ACTIVITY: From the line with "line: (818, 358)" to the last line of the data below, repeat every line exactly and add nothing.

DATA TO PROCESS:
━━━━

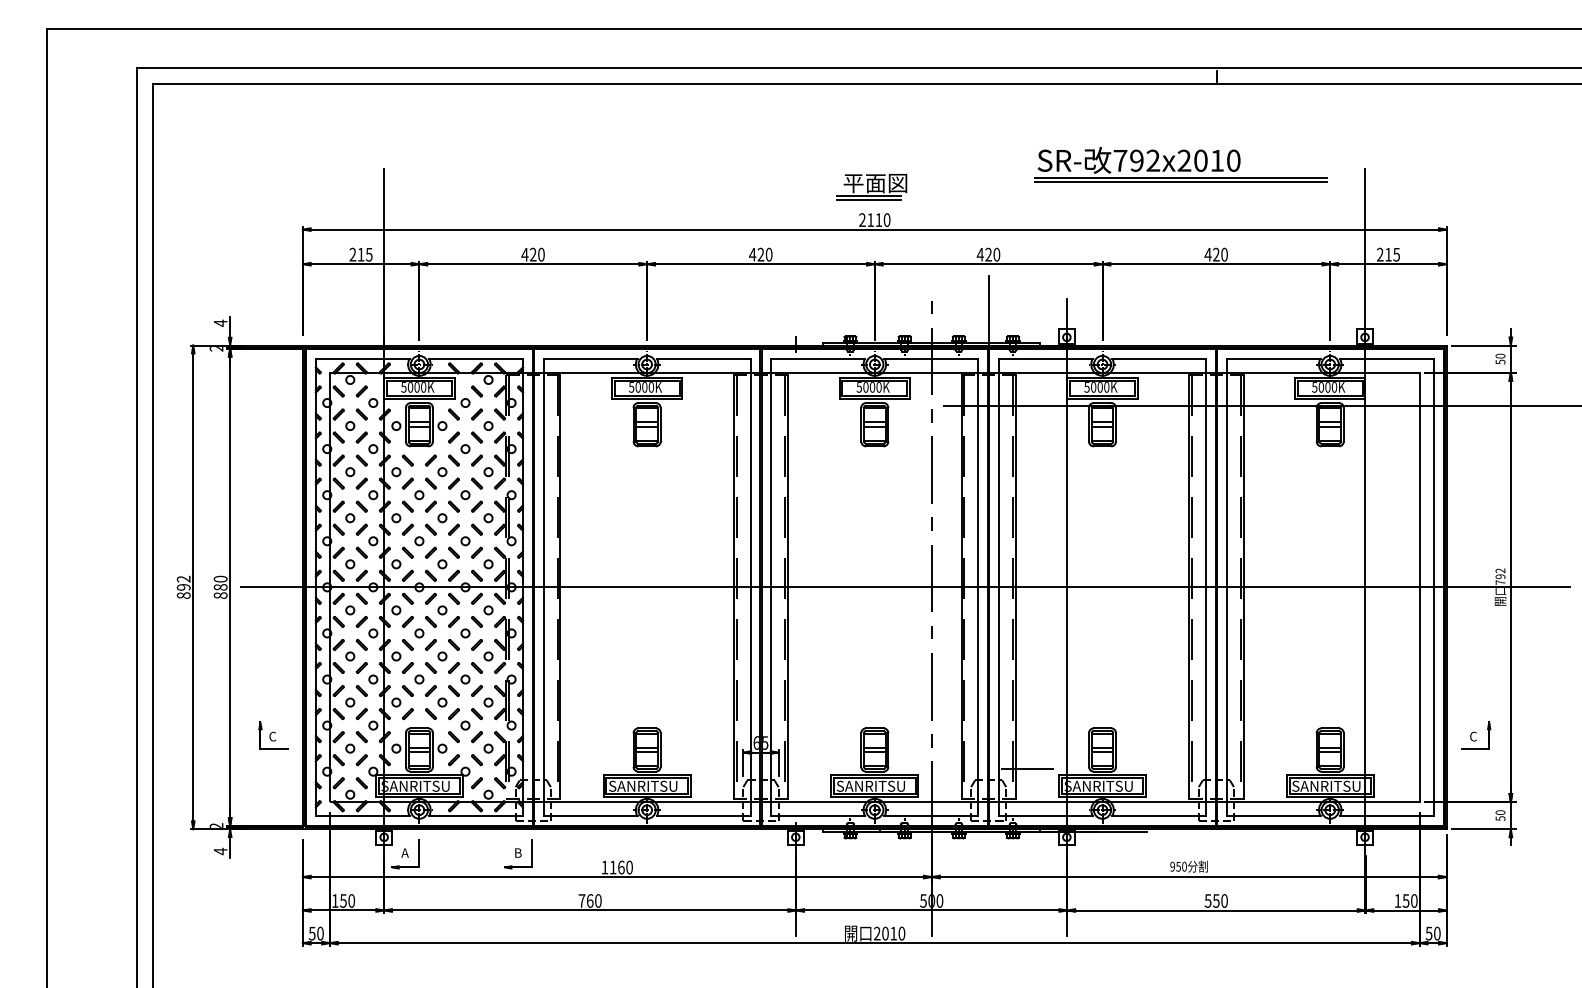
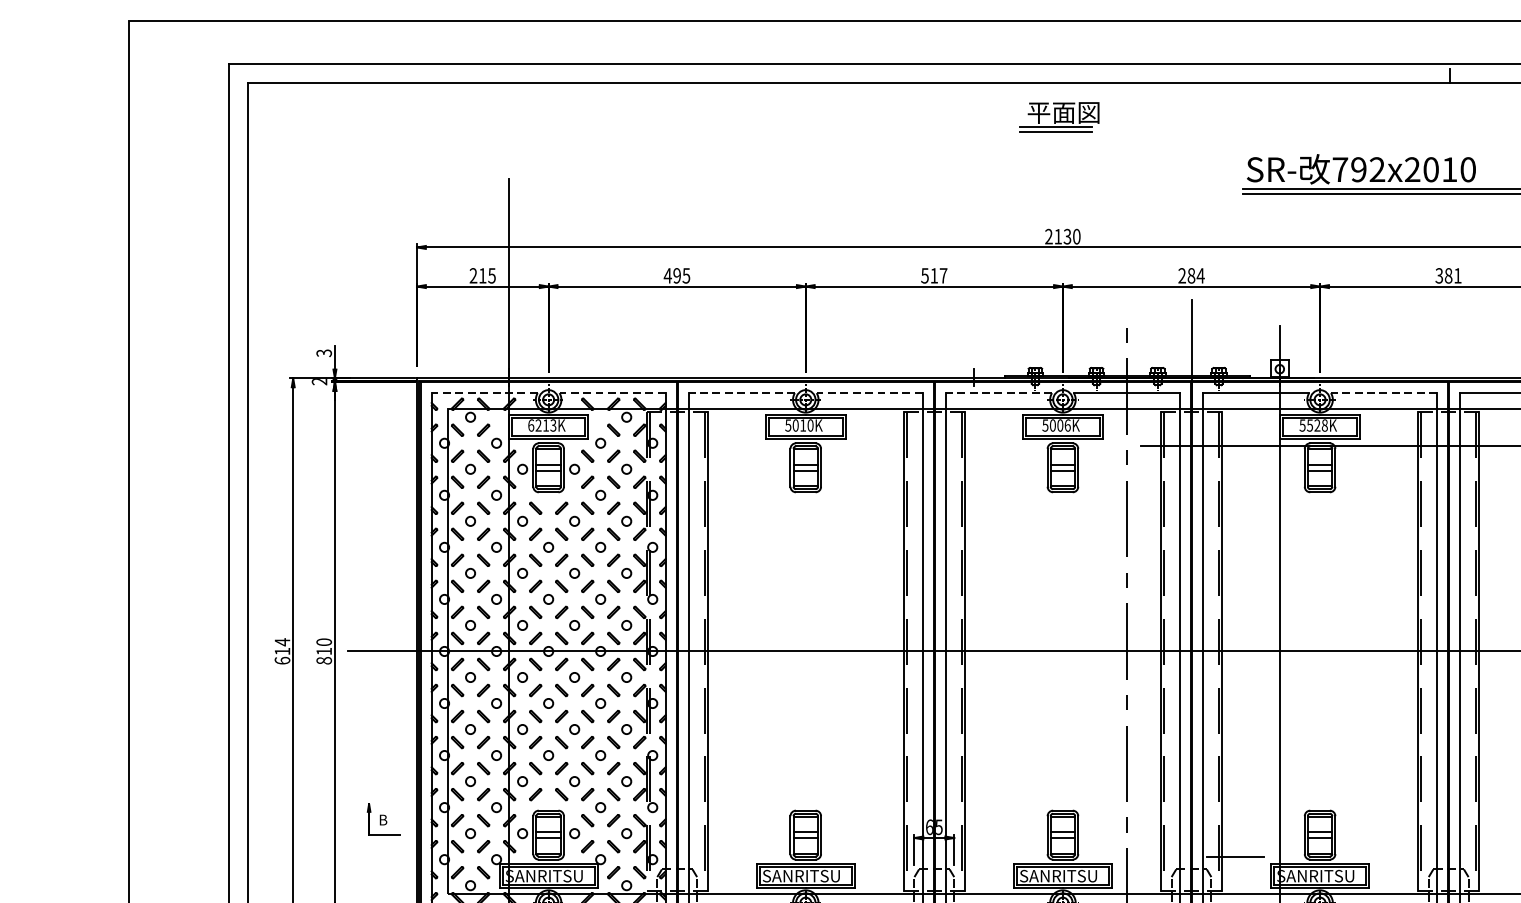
part: (871, 187) -> (1059, 117), moved
text: (878, 220) -> (1067, 237), 2110 -> 2130
text: (536, 254) -> (680, 275), 420 -> 495
text: (760, 254) -> (933, 275), 420 -> 517
text: (988, 254) -> (1191, 275), 420 -> 284
text: (1215, 254) -> (1447, 275), 420 -> 381
text: (220, 322) -> (324, 352), 4 -> 3
line: (362, 358) -> (484, 393), solid -> dashed
line: (476, 358) -> (613, 393), solid -> dashed
line: (590, 358) -> (741, 393), solid -> dashed
line: (703, 358) -> (869, 393), solid -> dashed
line: (818, 358) -> (999, 393), solid -> dashed
line: (1159, 358) -> (1384, 393), solid -> dashed
text: (413, 387) -> (541, 425), 5000K -> 6213K
text: (644, 387) -> (802, 425), 5000K -> 5010K
text: (878, 387) -> (1067, 425), 5000K -> 5006K
text: (1099, 387) -> (1316, 425), 5000K -> 5528K
text: (183, 586) -> (282, 650), 892 -> 614
text: (220, 587) -> (324, 651), 880 -> 810
text: (272, 736) -> (382, 819), C -> B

━━━━

EXERCISE OUTPUT:
line: (818, 358) -> (999, 393), solid -> dashed
line: (1159, 358) -> (1384, 393), solid -> dashed
text: (413, 387) -> (541, 425), 5000K -> 6213K
text: (644, 387) -> (802, 425), 5000K -> 5010K
text: (878, 387) -> (1067, 425), 5000K -> 5006K
text: (1099, 387) -> (1316, 425), 5000K -> 5528K
text: (183, 586) -> (282, 650), 892 -> 614
text: (220, 587) -> (324, 651), 880 -> 810
text: (272, 736) -> (382, 819), C -> B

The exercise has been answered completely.